[Page-level text extractions]
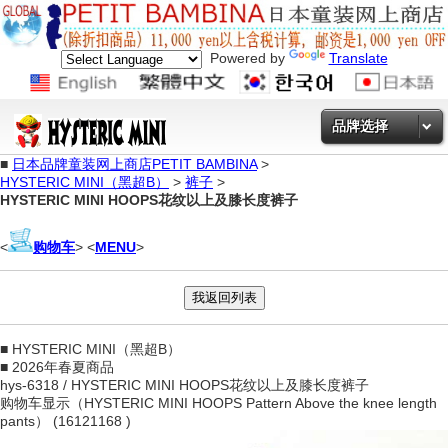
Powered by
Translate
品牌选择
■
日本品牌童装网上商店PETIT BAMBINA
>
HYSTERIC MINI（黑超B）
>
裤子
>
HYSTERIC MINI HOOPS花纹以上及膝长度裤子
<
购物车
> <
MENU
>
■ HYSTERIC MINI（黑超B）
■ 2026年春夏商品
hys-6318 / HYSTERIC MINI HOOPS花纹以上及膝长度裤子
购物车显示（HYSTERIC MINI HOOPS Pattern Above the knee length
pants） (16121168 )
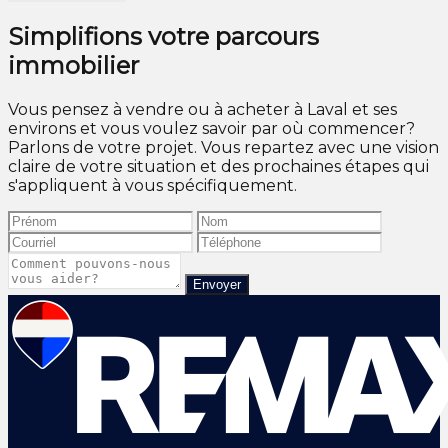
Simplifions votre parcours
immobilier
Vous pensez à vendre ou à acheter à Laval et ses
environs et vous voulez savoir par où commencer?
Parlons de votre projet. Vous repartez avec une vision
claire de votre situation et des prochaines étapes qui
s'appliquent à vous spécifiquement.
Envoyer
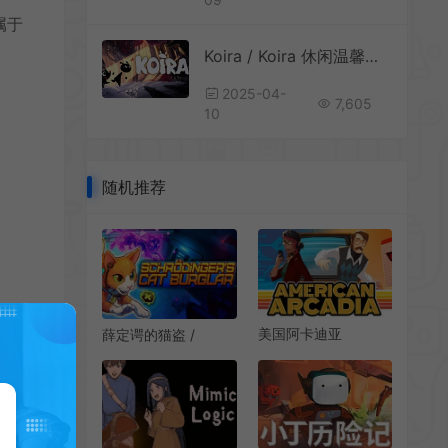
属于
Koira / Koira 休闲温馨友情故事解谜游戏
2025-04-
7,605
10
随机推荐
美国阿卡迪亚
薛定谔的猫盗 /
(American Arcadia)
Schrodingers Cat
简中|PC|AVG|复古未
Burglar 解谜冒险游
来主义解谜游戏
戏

--

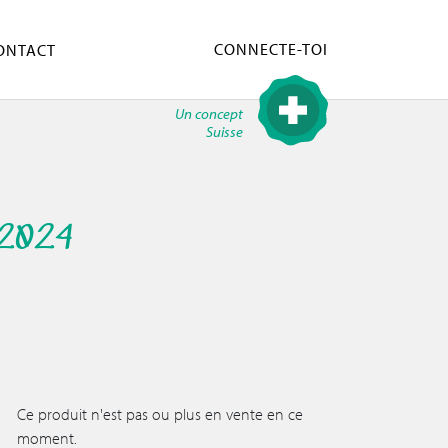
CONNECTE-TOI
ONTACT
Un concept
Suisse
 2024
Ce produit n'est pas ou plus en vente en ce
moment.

YOUR OBJECTIVE: From the entries, pick out each line that contains the string "MINI" and copy those lines. A line counts only if the uppercase and lowercase letters match.

SOLUTION FOR THIS EXERCISE:
HYSTERIC MINI（黑超B）
HYSTERIC MINI HOOPS花纹以上及膝长度裤子
■ HYSTERIC MINI（黑超B）
hys-6318 / HYSTERIC MINI HOOPS花纹以上及膝长度裤子
购物车显示（HYSTERIC MINI HOOPS Pattern Above the knee length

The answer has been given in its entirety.